Te das cuenta de que entre la teoría y la práctica hay un mundo de diferencia. Aunque los expertos digan que debes cargarlo de cierta manera, tu bebé prefiere otra; que debe dormir así, pero resulta que él logra descansar de una forma completamente distinta. Al final, ustedes terminan encontrando juntos su propia manera de hacer las cosas.

Y no estoy diciendo que prepararse no sirva. Al contrario, ayuda muchísimo. Pero también aprendimos que la maternidad, la paternidad y la crianza se van construyendo día a día, ajustándose constantemente a la realidad, a las necesidades de cada niño y a la esencia única de cada familia.

Un par de meses antes de cumplir 4 años, Luciano recibió el diagnóstico de autismo.

Recuerdo ese momento como el inicio de un recorrido; o más bien, de un maratón para encontrar herramientas, apoyos y respuestas que pudieran ayudarlo a desarrollar su máximo potencial, mejorar su calidad de vida y darle la mayor independencia posible.

Desde entonces hemos transitado un camino lleno de bifurcaciones. Algunas cosas nos han ayudado muchísimo; otras, no tanto. Hemos conocido personas extraordinarias, especialistas maravillosos y familias increíbles.

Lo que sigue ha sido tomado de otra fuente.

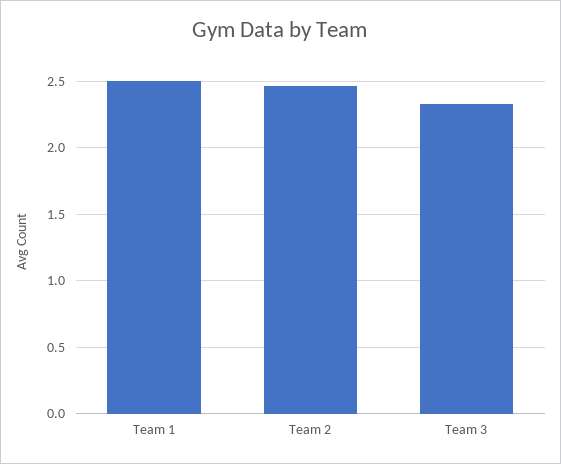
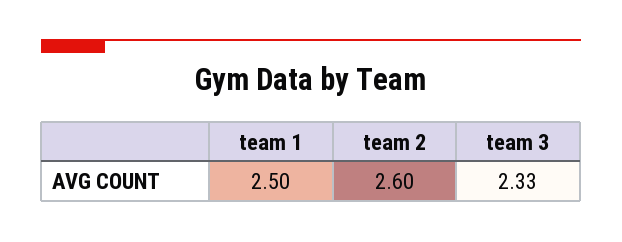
Team 2: 2.45 -> 2.6

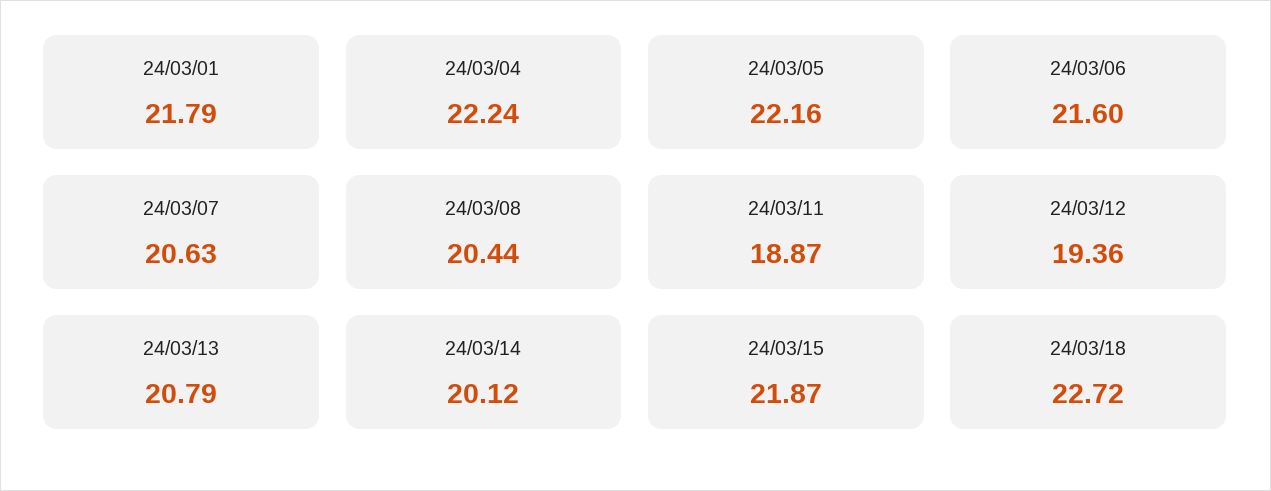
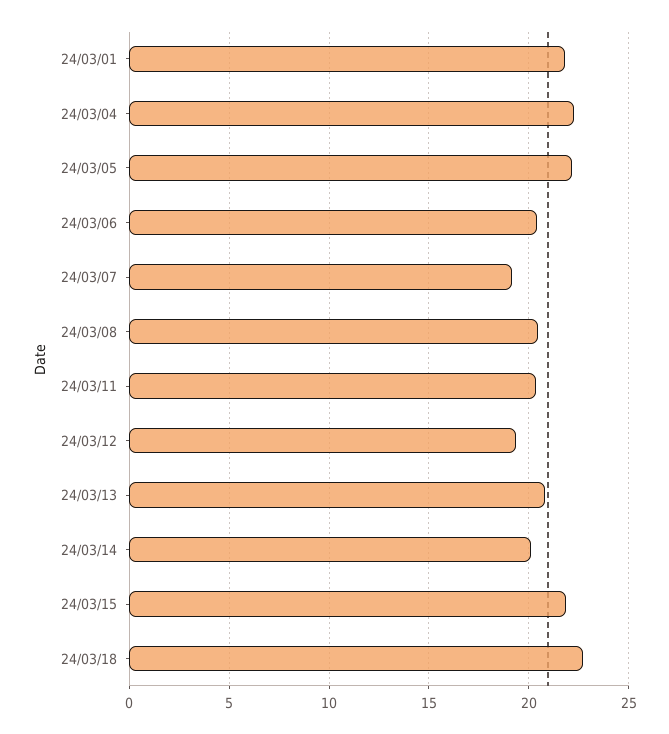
24/03/06: 21.6 -> 20.5
24/03/07: 20.63 -> 19
24/03/11: 18.87 -> 20.5

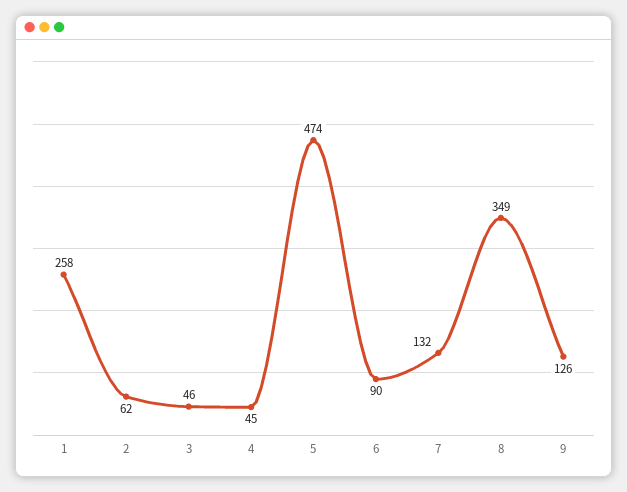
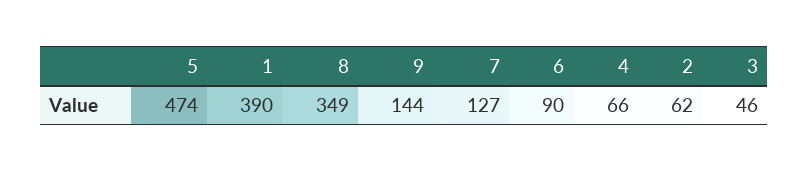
1: 258 -> 390
4: 45 -> 66
7: 132 -> 127
9: 126 -> 144

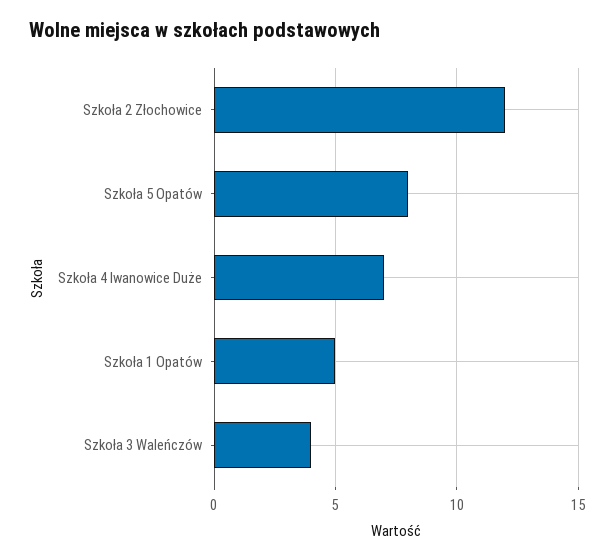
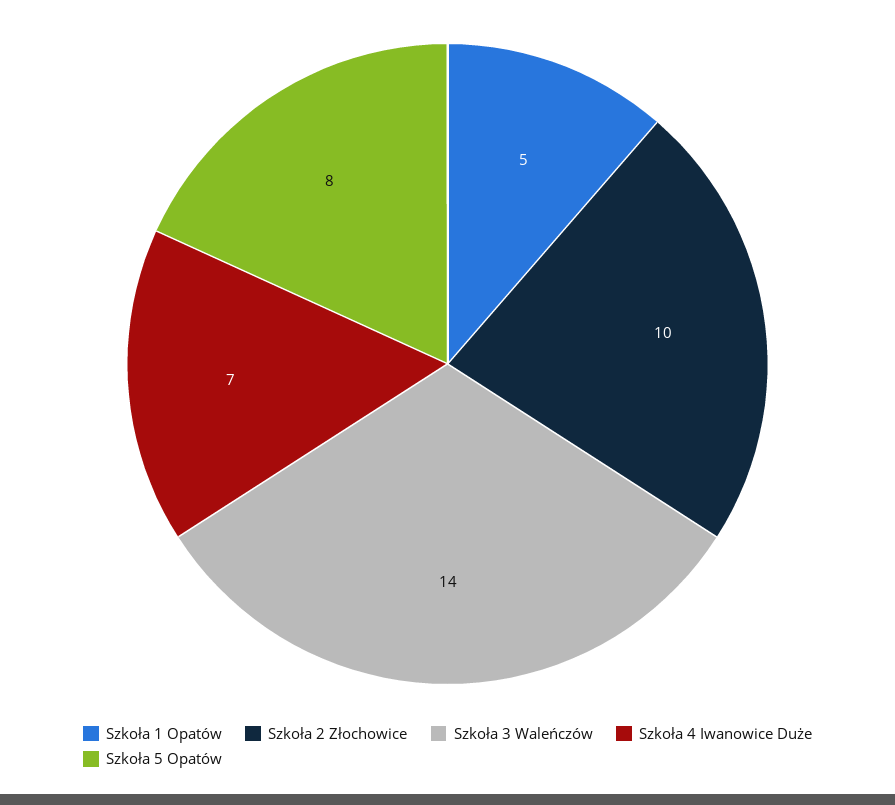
Szkoła 2 Złochowice: 12 -> 10
Szkoła 3 Waleńczów: 4 -> 14

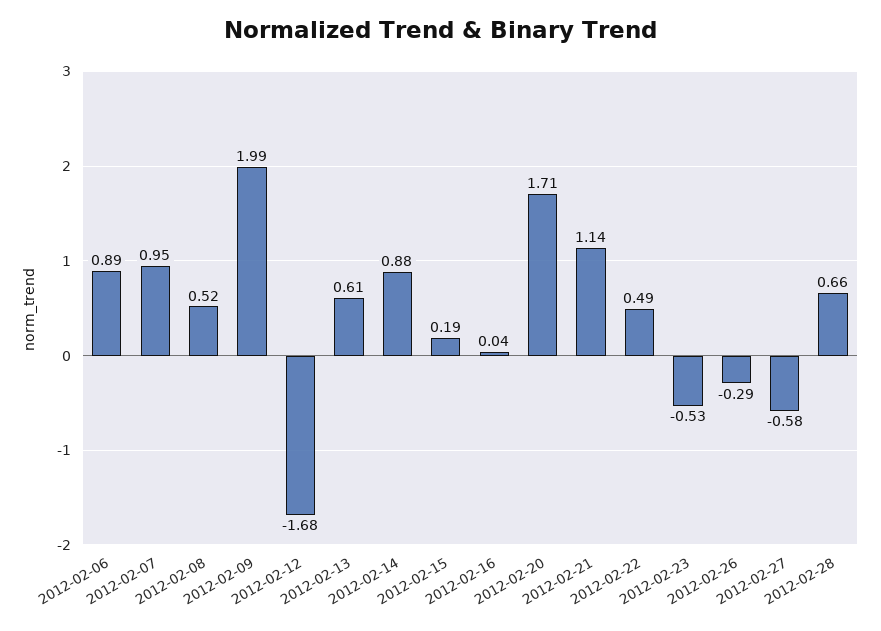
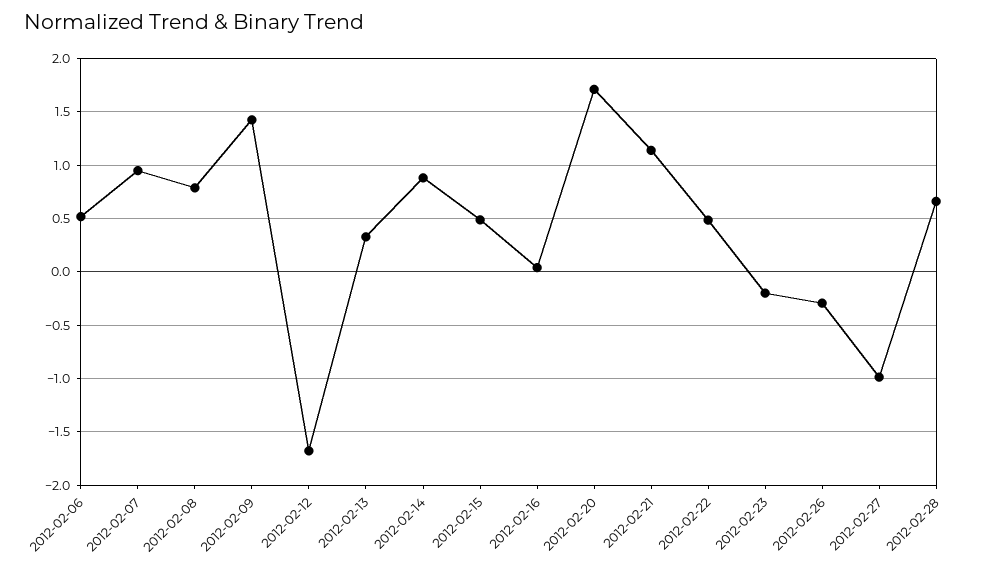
2012-02-06: 0.89 -> 0.5
2012-02-08: 0.52 -> 0.8
2012-02-09: 1.99 -> 1.4
2012-02-13: 0.61 -> 0.3
2012-02-15: 0.19 -> 0.5
2012-02-23: -0.53 -> -0.2
2012-02-27: -0.58 -> -1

También hemos vivido momentos profundamente difíciles, nos hemos topado con personas inhumanas y crueles, y hemos pasado por rachas agotadoras y dolorosas.

Pero, en medio de todo esto, hemos descubierto una fortaleza que ni siquiera sabíamos que teníamos.

El autismo nos ha confrontado, transformado y enseñado muchísimo. Nos ha mostrado lo mejor y lo peor de nosotros mismos. Aunque, siendo honestos, creo que gran parte de esto viene inseparablemente con la maternidad, la paternidad y la crianza en general.

Después de mucho tiempo de darle vueltas a la idea, decidí crear este espacio para compartir lo que he aprendido en el camino: lo que nos ha funcionado, lo que no, las personas que nos han ayudado y la información valiosa que habría querido encontrar desde el principio.

La intención de Humanizando el Autismo es que nuestra experiencia pueda servir de apoyo y referencia para otras familias. Tal vez ayudarles a ganar tiempo, a sentirse acompañadas o simplemente a entender que no están solas.

Siempre dejando claro que esta es nuestra experiencia personal y que, al tratarse de un espectro, cada persona y cada familia viven realidades distintas. Por eso intento compartir información de manera responsable, humana y cuidadosa, apoyándome siempre en especialistas y fuentes confiables.

Deseo profundamente que este espacio pueda acompañar, orientar, inspirar y mejorar (aunque sea un poquito) la vida de otros niños y de sus familias.

Quiero que aquí puedan encontrar información relevante y actualizada, explicada de forma sencilla; recursos útiles; especialistas humanos y empáticos; recetas; herramientas; opciones de estilo de vida y, sobre todo, esperanza.

En el fondo, este espacio reúne mucho de lo que me hubiera gustado encontrar cuando comenzamos este camino.

Espero también que podamos formar una comunidad basada en la empatía, la transparencia y el cariño. Porque, aunque no nos conozcamos personalmente, quienes vivimos este camino entendemos algo muy importante: hay experiencias, emociones y retos que solo otras familias que pasan por lo mismo pueden comprender de verdad.